How to Record This in Measurz / MAT

Record:

Test name
Version: double-leg or single-leg
Side tested if single-leg
Score type: hold time or reps
Hold time or repetitions completed
Foot position
Knee angle
Bridge height
Tempo or cadence
Pain score
Cramping
Symptom location
Pelvis control
Compensation
Reason for stopping
Retest date
Related strength, ROM and endurance results

Use the Measurz stopwatch for timed holds. Use the Measurz rep counter and metronome for repetition-based protocols. AR measurement can help document foot distance or bench height. Inclinometer notes may help record pelvis or trunk position if required.

FAQs

What does the Hip Bridge Endurance Test measure?

It measures hip extension endurance, posterior-chain endurance and pelvis control during a bridge task.

Is it an isolated glute test?

No. It may involve the glutes, but hamstrings, trunk, pelvis control and foot position can also influence performance.

Should both sides be tested?

Yes, for single-leg versions. Side-to-side comparison is one of the most useful parts of the test.

What is a good score?

There is no universal score for every protocol. Use baseline comparison, side-to-side comparison and retesting with the same setup.

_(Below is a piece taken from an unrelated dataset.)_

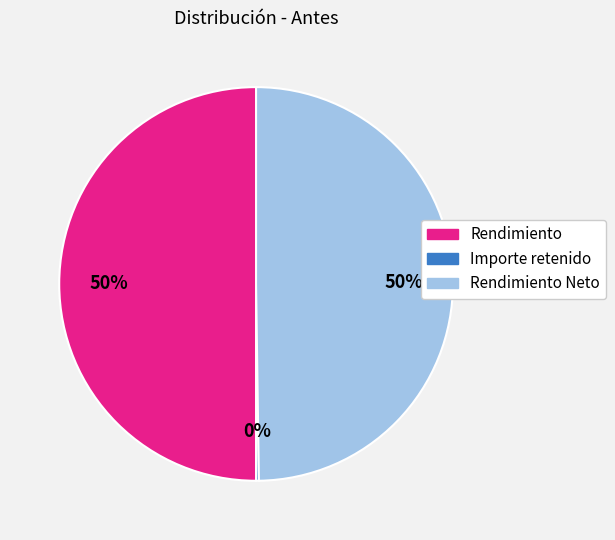

To the nearest percent, what is the average slice percentage?

33%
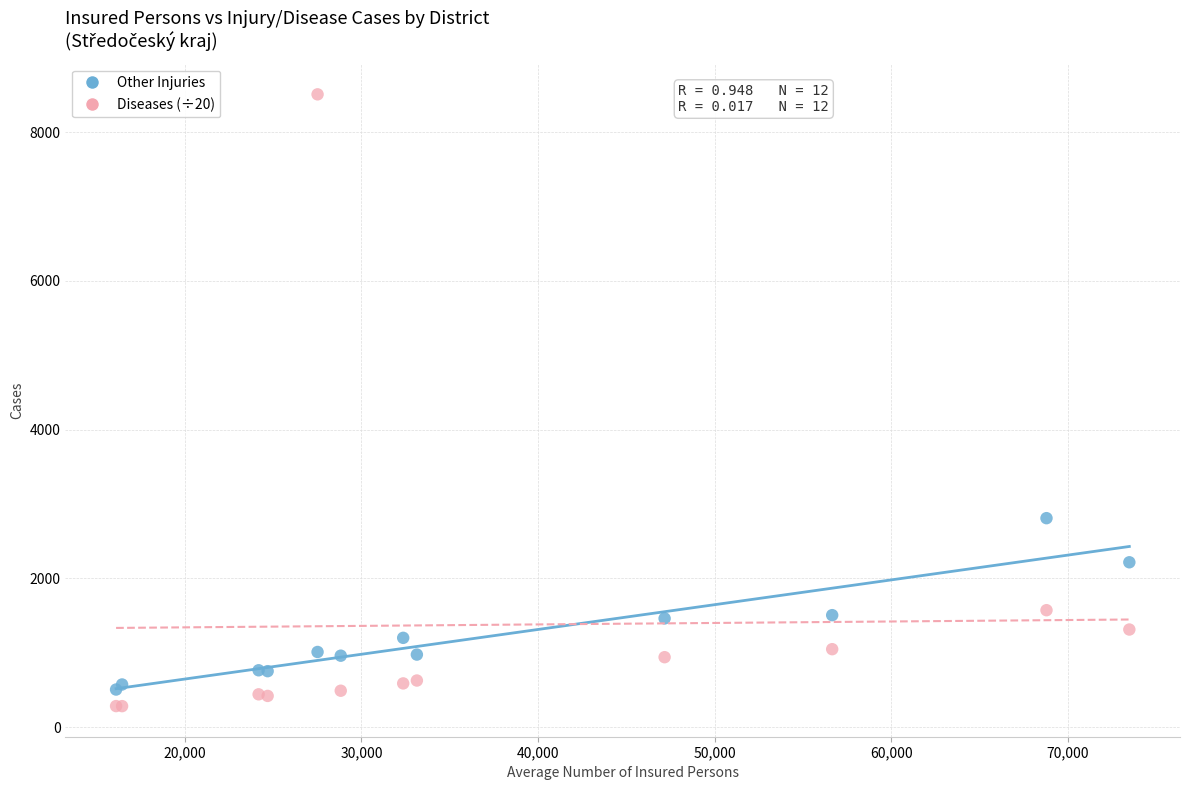

Which series has the widest spread of Y values?

Diseases (÷20)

Should cramping be recorded?

Yes. Cramping, pain, fatigue, compensation and reason for stopping should all be recorded.

Key Takeaways

The Hip Bridge Endurance Test assesses bridge-based hip extension endurance and pelvic control.
The primary score is hold time or valid repetitions.
The single-leg version allows useful side-to-side comparison.
The test should not be described as isolated glute endurance.
Setup consistency is essential for meaningful retesting.
Measurz can track time, reps, side, setup, symptoms, cramping, compensation and retest progress.

References

Filipa, A., Byrnes, R., Paterno, M. V., Myer, G. D., & Hewett, T. E. (2010). Neuromuscular training improves performance on the Star Excursion Balance Test in young female athletes. Journal of Orthopaedic & Sports Physical Therapy, 40(9), 551–558.

Freckleton, G., Cook, J., & Pizzari, T. (2014). The predictive validity of a single leg bridge test for hamstring injuries in Australian Rules Football players. British Journal of Sports Medicine, 48(8), 713–717.

Silva, M. F., et al. (2021). The reliability and validity of gluteal endurance measures. International Journal of Sports Physical Therapy, 16(6), 1429–1439.

Worst, H., & Henderson, N. (2026). Establishing normative values and clinician assessment accuracy for the Single Leg Bridge Endurance Test. International Journal of Sports Physical Therapy, 21(1), 34–40.